As of now, what is the maximum length on the input side ?

In summarization, if we don’t want to be in “1 sentence to 1 sentence” situation, we may need very long input segments (1 paragraph made of several sentences, period separated).

Is there any limitation fro this right now ?

There are no hard coded limits. With two caveats:

  1. You should probably use lua5.2 not luajit until we fix this issue.
  2. GPU memory currently scales linearly in batch size and input length. So you will have to tune down batch for longer examples.

The first is a fixable technical issue, the second is a research issue. We are waiting for the paper that solves it.

Some notes about this issue:

The fundamental issue is still the same: we need to clone the graph up to the maximum sequence length which is obviously very costly memory-wise. According to my tests, each clone introduces a fixed memory overhead that counts towards LuaJIT memory limit (I think this is mostly tables from the nngraph implementation). So for long sequences, using Lua 5.2 is advised.

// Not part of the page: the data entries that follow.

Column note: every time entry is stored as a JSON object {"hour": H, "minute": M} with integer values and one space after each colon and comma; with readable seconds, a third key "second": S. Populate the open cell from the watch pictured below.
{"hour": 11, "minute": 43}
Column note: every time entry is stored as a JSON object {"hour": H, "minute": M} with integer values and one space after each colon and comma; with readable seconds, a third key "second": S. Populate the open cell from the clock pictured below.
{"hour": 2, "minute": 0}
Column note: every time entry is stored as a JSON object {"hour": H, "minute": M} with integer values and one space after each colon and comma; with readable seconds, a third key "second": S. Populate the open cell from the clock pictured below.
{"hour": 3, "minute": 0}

This is to avoid the not enough memory crash but it does not hide the fact that long sequences consume a lot of memory even with our memory optimizations. On a 8GB GPU (which is an average size nowadays) we are able to train a large model (BRNN, 4 layers, 800 rnn dim., 64 batch size) with a sequence length of 100. It uses around 7GB (with THC_CACHING_ALLOCATOR=0).

For longer sequences, reducing the batch size as @srush suggests is a direct and efficient way to reduce the memory usage.